In 2025, the European Medicines Agency approved two antibodies for Alzheimer’s disease: lecanemab (LeqembiTM, from Biogen) and donanemab (Kisunla, from Eli Lilly and Co.), both based on immunotherapy (the use of molecules from the immune system to treat diseases). These antibodies, obtained in the laboratory, act against the Aβ peptide, a protein fragment that accumulates in the brains of patients with Alzheimer’s disease. Elimination of this protein by the immune system helps slow the characteristic cognitive decline of the disease.

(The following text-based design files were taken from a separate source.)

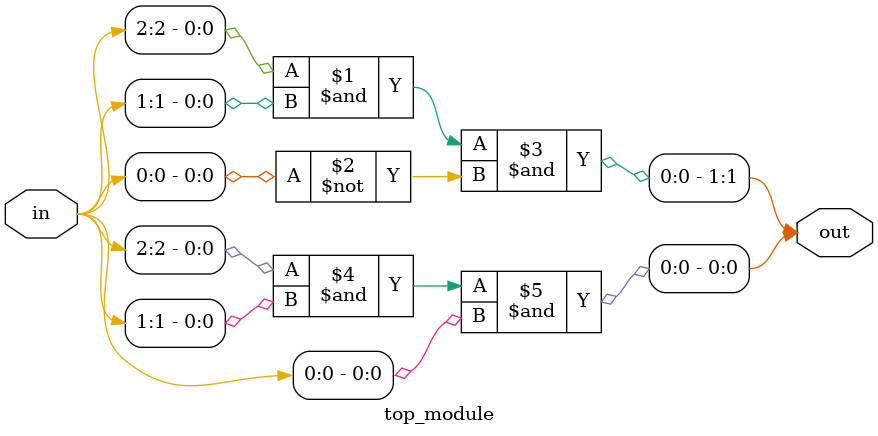
<source format=sv>
module top_module (
	input [2:0] in,
	output [1:0] out
);
	assign out[1] = in[2] & in[1] & (~in[0]); // Perform AND gate operation on the 2nd, 1st and negate of the 0th bit of the input
	assign out[0] = in[2] & in[1] & in[0];    // Perform AND gate operation on the 2nd, 1st and 0th bit of the input
endmodule

</source>
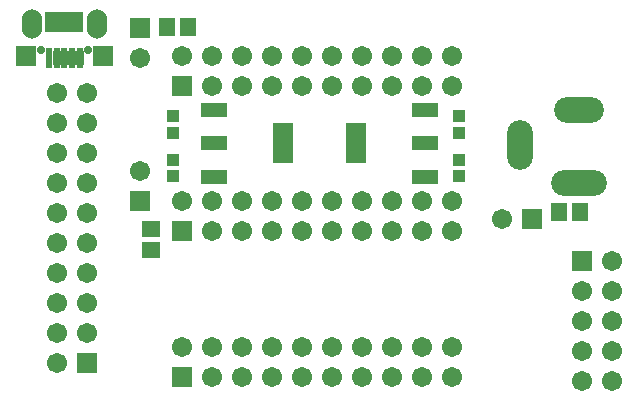
<source format=gbs>
%FSLAX25Y25*%
%MOIN*%
G70*
G01*
G75*
G04 Layer_Color=16711935*
%ADD10R,0.05906X0.05906*%
%ADD11C,0.05906*%
%ADD12R,0.05906X0.05906*%
%ADD13O,0.17716X0.07874*%
%ADD14O,0.15748X0.07874*%
%ADD15O,0.07874X0.15748*%
%ADD16C,0.05906*%
%ADD17C,0.03150*%
%ADD18C,0.01969*%
%ADD19O,0.05906X0.09055*%
%ADD20R,0.05906X0.12598*%
%ADD21R,0.07874X0.03937*%
%ADD22R,0.03543X0.03150*%
%ADD23R,0.06102X0.06102*%
%ADD24O,0.01575X0.06299*%
%ADD25R,0.01575X0.06299*%
%ADD26R,0.11811X0.05906*%
%ADD27R,0.04724X0.05512*%
%ADD28R,0.05512X0.04724*%
%ADD29C,0.01181*%
%ADD30C,0.03937*%
%ADD31C,0.02362*%
%ADD32C,0.03150*%
%ADD33C,0.01575*%
%ADD34C,0.01000*%
%ADD35C,0.00787*%
%ADD36C,0.00800*%
%ADD37C,0.00591*%
%ADD38R,0.06706X0.06706*%
%ADD39C,0.06706*%
%ADD40R,0.06706X0.06706*%
%ADD41O,0.18517X0.08674*%
%ADD42O,0.16548X0.08674*%
%ADD43O,0.08674X0.16548*%
%ADD44C,0.06706*%
%ADD45C,0.03950*%
%ADD46C,0.02769*%
%ADD47O,0.06706X0.09855*%
%ADD48R,0.06706X0.13398*%
%ADD49R,0.08674X0.04737*%
%ADD50R,0.04343X0.03950*%
%ADD51R,0.06902X0.06902*%
%ADD52O,0.02375X0.07099*%
%ADD53R,0.02375X0.07099*%
%ADD54R,0.12611X0.06706*%
%ADD55R,0.05524X0.06312*%
%ADD56R,0.06312X0.05524*%
D38*
X363500Y258000D02*
D03*
Y209500D02*
D03*
Y306500D02*
D03*
X480400Y262200D02*
D03*
D39*
X373500Y258000D02*
D03*
X383500D02*
D03*
X393500D02*
D03*
X403500D02*
D03*
X413500D02*
D03*
X423500D02*
D03*
X433500D02*
D03*
X443500D02*
D03*
X453500D02*
D03*
X363500Y268000D02*
D03*
X373500D02*
D03*
X383500D02*
D03*
X393500D02*
D03*
X403500D02*
D03*
X413500D02*
D03*
X423500D02*
D03*
X433500D02*
D03*
X443500D02*
D03*
X453500D02*
D03*
X373500Y209500D02*
D03*
X383500D02*
D03*
X393500D02*
D03*
X403500D02*
D03*
X413500D02*
D03*
X423500D02*
D03*
X433500D02*
D03*
X443500D02*
D03*
X453500D02*
D03*
X363500Y219500D02*
D03*
X373500D02*
D03*
X383500D02*
D03*
X393500D02*
D03*
X403500D02*
D03*
X413500D02*
D03*
X423500D02*
D03*
X433500D02*
D03*
X443500D02*
D03*
X453500D02*
D03*
X322000Y304000D02*
D03*
X332000D02*
D03*
X322000Y294000D02*
D03*
X332000D02*
D03*
X322000Y284000D02*
D03*
X332000D02*
D03*
X322000Y274000D02*
D03*
X332000D02*
D03*
X322000Y264000D02*
D03*
X332000D02*
D03*
X322000Y254000D02*
D03*
X332000D02*
D03*
X322000Y244000D02*
D03*
X332000D02*
D03*
X322000Y234000D02*
D03*
X332000D02*
D03*
X322000Y224000D02*
D03*
X332000D02*
D03*
X322000Y214000D02*
D03*
X373500Y306500D02*
D03*
X383500D02*
D03*
X393500D02*
D03*
X403500D02*
D03*
X413500D02*
D03*
X423500D02*
D03*
X433500D02*
D03*
X443500D02*
D03*
X453500D02*
D03*
X363500Y316500D02*
D03*
X373500D02*
D03*
X383500D02*
D03*
X393500D02*
D03*
X403500D02*
D03*
X413500D02*
D03*
X423500D02*
D03*
X433500D02*
D03*
X443500D02*
D03*
X453500D02*
D03*
X492063Y298472D02*
D03*
X499937D02*
D03*
X476315Y282724D02*
D03*
Y290598D02*
D03*
X507000Y248000D02*
D03*
X497000Y238000D02*
D03*
X507000D02*
D03*
X497000Y228000D02*
D03*
X507000D02*
D03*
X497000Y218000D02*
D03*
X507000D02*
D03*
X497000Y208000D02*
D03*
X507000D02*
D03*
X470400Y262200D02*
D03*
X349500Y315900D02*
D03*
Y278100D02*
D03*
D40*
X332000Y214000D02*
D03*
X497000Y248000D02*
D03*
X349500Y325900D02*
D03*
Y268100D02*
D03*
D41*
X496000Y274063D02*
D03*
D42*
Y298472D02*
D03*
D43*
X476315Y286661D02*
D03*
D44*
X500921Y274063D02*
D03*
X491079D02*
D03*
D45*
X313493Y328695D02*
D03*
Y325743D02*
D03*
X335343Y328695D02*
D03*
Y325743D02*
D03*
D46*
X332292Y318558D02*
D03*
X316544D02*
D03*
D47*
X313493Y327120D02*
D03*
X335343D02*
D03*
D48*
X397200Y287300D02*
D03*
X421600D02*
D03*
D49*
X374200Y276276D02*
D03*
Y287300D02*
D03*
Y298324D02*
D03*
X444600D02*
D03*
Y287300D02*
D03*
Y276276D02*
D03*
D50*
X360800Y290830D02*
D03*
Y296342D02*
D03*
Y276430D02*
D03*
Y281942D02*
D03*
X456100D02*
D03*
Y276430D02*
D03*
Y296342D02*
D03*
Y290830D02*
D03*
D51*
X311500Y316306D02*
D03*
X337300D02*
D03*
D52*
X329536Y315900D02*
D03*
X326977D02*
D03*
X321859D02*
D03*
X324418D02*
D03*
D53*
X319300D02*
D03*
D54*
X324418Y327711D02*
D03*
D55*
X358557Y326100D02*
D03*
X365643D02*
D03*
X489257Y264500D02*
D03*
X496343D02*
D03*
D56*
X353400Y258843D02*
D03*
Y251757D02*
D03*
M02*

</source>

These two antibodies are the first disease-modifying therapies for Alzheimer’s. They stop and, in some cases, even partially reverse this devastating condition. However, a frequent and characteristic side effect of these drugs is cerebral bleeding, detectable by magnetic resonance imaging. The brain does not have the molecules and cells that make up the systemic immune system, so the entry of antibodies into the brain is not desirable under healthy conditions, although it is necessary for these treatments to be effective.
The incidence of bleeding in clinical trials ranged from 10% to 27% of treated patients, with a particularly high incidence in individuals carrying a specific apolipoprotein allele: APOEε4. In Europe, these treatments can be administered only to people with one or no copy of the APOEε4 allele, a genetic variant associated with a higher risk of Alzheimer’s.